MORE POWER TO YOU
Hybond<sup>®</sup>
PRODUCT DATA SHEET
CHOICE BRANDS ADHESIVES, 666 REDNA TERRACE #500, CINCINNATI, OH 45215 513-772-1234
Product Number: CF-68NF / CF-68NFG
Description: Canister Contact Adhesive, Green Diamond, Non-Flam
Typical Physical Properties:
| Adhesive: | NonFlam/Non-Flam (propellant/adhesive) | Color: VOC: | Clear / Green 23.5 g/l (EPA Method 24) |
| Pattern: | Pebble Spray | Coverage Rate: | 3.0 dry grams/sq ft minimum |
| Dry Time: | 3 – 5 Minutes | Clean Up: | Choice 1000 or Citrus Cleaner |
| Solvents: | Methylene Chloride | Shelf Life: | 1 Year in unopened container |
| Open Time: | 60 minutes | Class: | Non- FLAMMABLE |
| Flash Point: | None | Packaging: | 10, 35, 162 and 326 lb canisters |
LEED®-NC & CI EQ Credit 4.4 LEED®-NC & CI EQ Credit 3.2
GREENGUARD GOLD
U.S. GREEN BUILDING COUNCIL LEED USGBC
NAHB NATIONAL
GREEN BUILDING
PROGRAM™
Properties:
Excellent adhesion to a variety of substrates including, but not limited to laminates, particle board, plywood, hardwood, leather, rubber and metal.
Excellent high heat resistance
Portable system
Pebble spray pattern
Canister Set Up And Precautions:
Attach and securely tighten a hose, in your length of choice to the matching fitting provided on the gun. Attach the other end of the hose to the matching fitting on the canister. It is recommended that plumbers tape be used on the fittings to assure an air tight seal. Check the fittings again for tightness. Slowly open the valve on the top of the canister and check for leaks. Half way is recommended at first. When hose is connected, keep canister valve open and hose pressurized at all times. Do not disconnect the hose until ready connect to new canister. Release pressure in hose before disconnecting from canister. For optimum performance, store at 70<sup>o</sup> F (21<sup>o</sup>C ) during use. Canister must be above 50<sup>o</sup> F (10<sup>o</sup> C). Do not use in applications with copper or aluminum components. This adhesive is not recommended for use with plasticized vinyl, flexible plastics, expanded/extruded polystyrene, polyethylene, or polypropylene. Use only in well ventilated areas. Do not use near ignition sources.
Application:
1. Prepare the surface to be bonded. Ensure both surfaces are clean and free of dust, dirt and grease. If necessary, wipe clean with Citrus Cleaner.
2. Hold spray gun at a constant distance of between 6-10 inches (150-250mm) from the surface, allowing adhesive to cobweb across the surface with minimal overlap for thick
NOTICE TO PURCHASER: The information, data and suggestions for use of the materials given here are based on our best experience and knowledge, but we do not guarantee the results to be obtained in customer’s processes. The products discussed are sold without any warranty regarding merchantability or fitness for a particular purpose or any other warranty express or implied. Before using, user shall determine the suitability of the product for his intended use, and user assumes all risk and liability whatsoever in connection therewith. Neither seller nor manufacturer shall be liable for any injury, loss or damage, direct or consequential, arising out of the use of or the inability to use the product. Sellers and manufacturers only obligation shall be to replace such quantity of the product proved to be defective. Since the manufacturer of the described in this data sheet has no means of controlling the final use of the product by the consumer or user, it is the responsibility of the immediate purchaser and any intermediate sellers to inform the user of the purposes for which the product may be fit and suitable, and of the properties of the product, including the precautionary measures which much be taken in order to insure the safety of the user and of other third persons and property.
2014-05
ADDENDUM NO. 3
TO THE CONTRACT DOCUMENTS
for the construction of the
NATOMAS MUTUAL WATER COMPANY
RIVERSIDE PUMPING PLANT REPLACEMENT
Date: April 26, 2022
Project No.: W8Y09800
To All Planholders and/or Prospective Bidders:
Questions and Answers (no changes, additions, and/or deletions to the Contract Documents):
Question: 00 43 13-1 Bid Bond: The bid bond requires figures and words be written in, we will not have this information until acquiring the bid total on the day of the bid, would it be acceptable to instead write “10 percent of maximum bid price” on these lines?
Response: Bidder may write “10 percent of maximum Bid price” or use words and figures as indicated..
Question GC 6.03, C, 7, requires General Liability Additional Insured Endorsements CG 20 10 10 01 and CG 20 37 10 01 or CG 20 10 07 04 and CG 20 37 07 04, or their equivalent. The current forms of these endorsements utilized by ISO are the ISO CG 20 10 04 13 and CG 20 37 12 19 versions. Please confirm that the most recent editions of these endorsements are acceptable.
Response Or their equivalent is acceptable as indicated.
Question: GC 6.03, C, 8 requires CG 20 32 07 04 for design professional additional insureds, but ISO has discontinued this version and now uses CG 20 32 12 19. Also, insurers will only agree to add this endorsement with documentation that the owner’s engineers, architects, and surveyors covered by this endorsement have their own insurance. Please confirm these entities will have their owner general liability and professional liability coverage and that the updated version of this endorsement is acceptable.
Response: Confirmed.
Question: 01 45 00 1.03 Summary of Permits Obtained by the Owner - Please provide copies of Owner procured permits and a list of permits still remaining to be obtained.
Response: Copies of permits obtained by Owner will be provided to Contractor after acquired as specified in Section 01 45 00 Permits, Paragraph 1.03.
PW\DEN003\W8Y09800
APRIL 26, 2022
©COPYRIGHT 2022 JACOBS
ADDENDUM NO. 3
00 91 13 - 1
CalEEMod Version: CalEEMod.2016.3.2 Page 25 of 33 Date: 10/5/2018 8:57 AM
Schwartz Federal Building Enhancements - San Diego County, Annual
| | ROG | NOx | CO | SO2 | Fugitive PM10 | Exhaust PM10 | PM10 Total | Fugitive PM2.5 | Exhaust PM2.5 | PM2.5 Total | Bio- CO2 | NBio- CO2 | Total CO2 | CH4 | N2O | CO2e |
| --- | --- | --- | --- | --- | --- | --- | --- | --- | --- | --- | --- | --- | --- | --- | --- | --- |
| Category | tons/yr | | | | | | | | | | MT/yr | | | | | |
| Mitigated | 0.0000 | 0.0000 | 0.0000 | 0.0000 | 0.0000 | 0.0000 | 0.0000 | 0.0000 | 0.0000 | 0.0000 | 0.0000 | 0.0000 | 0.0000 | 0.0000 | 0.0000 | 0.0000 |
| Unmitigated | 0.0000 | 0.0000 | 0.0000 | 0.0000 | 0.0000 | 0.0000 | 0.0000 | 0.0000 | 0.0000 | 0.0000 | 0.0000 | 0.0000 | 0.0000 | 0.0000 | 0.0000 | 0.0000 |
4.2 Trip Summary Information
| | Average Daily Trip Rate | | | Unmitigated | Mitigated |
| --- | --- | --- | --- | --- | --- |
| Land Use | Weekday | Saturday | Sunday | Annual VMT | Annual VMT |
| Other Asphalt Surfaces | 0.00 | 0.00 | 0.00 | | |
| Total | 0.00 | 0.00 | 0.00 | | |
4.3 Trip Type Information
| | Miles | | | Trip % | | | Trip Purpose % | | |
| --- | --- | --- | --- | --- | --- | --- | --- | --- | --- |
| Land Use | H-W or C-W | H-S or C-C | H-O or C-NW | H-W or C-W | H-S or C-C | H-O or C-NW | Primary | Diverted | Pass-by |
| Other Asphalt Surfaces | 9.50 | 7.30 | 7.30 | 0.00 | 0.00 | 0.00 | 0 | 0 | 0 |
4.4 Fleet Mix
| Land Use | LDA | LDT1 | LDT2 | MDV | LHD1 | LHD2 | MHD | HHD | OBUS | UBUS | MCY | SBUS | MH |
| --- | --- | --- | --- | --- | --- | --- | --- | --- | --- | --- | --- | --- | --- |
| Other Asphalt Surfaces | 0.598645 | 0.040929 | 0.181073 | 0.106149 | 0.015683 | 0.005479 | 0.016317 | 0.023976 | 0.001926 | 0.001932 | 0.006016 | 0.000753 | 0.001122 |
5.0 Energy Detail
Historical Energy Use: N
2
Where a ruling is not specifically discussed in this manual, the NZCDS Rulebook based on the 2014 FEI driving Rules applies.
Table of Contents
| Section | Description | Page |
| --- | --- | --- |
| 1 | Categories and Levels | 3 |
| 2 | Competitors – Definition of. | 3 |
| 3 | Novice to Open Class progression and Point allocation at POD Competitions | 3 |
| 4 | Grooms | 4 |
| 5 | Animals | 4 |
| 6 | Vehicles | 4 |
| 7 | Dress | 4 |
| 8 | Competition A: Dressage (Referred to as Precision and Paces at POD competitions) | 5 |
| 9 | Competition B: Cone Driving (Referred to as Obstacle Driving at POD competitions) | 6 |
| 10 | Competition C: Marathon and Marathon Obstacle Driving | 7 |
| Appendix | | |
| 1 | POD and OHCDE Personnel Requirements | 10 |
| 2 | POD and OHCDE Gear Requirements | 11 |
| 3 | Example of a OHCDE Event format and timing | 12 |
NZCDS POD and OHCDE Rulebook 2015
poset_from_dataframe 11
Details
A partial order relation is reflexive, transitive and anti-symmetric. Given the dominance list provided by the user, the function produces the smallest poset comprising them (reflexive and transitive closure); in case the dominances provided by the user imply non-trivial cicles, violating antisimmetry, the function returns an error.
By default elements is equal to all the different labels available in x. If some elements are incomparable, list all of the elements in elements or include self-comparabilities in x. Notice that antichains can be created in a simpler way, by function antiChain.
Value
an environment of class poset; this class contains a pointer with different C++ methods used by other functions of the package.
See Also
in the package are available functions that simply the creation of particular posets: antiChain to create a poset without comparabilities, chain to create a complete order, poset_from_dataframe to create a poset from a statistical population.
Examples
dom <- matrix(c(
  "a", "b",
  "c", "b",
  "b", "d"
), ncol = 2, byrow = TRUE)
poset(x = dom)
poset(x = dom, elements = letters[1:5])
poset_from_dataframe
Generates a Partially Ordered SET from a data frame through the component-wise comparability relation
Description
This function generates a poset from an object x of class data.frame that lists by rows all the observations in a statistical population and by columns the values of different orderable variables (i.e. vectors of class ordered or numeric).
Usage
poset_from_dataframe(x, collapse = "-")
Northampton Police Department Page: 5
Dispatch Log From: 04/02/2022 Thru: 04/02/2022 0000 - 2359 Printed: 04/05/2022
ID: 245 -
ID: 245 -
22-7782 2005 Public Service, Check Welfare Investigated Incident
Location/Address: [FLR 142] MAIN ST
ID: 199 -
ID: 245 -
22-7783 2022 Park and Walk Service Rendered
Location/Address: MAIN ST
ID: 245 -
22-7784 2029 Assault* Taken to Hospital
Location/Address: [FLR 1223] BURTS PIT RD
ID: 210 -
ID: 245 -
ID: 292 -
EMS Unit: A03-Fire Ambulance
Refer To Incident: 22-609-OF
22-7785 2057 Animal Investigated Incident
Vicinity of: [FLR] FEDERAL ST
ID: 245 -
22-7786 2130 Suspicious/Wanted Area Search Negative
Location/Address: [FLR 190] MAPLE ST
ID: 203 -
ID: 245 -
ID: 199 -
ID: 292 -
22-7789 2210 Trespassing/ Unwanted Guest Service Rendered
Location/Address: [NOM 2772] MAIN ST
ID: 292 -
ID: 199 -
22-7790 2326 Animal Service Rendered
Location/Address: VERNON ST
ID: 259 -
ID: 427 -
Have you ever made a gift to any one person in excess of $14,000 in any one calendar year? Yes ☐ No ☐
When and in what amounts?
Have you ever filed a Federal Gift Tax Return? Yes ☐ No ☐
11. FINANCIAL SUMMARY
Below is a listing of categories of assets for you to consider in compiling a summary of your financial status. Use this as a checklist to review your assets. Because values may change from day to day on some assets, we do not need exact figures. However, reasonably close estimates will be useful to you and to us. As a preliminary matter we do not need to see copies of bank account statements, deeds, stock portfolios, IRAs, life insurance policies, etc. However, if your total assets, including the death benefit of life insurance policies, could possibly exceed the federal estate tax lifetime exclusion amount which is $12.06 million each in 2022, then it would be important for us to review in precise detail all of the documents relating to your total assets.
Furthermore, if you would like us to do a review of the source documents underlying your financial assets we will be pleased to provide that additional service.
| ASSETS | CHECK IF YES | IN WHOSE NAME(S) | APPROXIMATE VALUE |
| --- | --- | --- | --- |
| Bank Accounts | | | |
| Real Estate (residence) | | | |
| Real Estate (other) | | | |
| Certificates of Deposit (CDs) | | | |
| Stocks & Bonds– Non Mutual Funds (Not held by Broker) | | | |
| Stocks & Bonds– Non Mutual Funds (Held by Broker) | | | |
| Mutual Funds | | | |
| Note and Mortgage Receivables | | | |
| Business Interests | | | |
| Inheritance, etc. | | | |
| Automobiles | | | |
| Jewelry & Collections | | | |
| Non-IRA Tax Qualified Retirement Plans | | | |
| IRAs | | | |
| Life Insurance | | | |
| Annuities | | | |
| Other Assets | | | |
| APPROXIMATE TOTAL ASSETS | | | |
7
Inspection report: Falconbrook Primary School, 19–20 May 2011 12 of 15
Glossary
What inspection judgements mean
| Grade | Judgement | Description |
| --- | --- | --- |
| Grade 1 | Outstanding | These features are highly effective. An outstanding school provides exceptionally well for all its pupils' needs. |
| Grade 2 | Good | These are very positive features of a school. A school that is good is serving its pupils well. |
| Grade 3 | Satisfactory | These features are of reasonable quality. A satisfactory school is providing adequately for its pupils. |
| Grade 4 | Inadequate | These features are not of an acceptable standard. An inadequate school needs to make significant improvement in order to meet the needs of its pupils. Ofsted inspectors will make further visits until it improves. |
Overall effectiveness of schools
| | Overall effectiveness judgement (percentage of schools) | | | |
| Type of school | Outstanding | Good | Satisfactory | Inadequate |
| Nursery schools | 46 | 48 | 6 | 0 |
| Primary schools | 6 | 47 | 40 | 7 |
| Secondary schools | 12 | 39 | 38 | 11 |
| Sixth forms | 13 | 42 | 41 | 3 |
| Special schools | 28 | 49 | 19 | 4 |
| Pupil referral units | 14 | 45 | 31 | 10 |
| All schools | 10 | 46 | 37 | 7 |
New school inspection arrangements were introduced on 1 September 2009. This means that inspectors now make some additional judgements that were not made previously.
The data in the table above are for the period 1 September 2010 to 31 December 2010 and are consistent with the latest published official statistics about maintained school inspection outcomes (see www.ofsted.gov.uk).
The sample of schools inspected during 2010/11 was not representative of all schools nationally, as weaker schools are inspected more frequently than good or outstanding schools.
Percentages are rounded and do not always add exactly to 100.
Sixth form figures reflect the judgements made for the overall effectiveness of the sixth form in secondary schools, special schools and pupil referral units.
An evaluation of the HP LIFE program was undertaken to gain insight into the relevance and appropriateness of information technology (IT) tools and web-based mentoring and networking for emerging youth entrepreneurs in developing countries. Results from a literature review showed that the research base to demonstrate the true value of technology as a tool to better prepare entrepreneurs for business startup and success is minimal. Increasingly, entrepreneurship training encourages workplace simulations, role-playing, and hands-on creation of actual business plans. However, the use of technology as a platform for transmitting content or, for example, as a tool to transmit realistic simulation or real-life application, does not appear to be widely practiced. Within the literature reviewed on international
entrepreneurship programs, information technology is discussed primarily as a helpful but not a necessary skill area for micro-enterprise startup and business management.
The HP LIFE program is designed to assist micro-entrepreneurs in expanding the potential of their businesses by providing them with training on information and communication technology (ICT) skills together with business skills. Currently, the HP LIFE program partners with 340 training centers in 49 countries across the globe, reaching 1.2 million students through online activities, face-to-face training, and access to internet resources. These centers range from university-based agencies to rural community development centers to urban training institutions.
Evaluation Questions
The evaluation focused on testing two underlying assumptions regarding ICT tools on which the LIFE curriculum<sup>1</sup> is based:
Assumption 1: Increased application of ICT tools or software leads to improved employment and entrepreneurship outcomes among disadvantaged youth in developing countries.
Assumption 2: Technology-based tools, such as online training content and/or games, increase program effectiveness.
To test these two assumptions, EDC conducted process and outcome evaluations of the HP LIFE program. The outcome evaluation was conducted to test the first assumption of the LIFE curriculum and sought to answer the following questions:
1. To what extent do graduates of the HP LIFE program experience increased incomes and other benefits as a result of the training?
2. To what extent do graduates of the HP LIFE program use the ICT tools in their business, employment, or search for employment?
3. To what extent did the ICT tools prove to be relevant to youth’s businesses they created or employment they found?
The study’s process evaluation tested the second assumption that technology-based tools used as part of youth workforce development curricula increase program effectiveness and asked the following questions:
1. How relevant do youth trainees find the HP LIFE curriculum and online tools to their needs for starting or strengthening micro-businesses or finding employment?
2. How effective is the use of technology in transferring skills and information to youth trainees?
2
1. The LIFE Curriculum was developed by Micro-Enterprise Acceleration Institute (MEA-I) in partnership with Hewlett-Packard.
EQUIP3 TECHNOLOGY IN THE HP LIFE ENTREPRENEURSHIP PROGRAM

* _WHAT THE TASK REQUIRES_:
Scan the entries above and return each line that holds "inspectors".

* _COMPLETED EXERCISE_:
| Grade 4 | Inadequate | These features are not of an acceptable standard. An inadequate school needs to make significant improvement in order to meet the needs of its pupils. Ofsted inspectors will make further visits until it improves. |
New school inspection arrangements were introduced on 1 September 2009. This means that inspectors now make some additional judgements that were not made previously.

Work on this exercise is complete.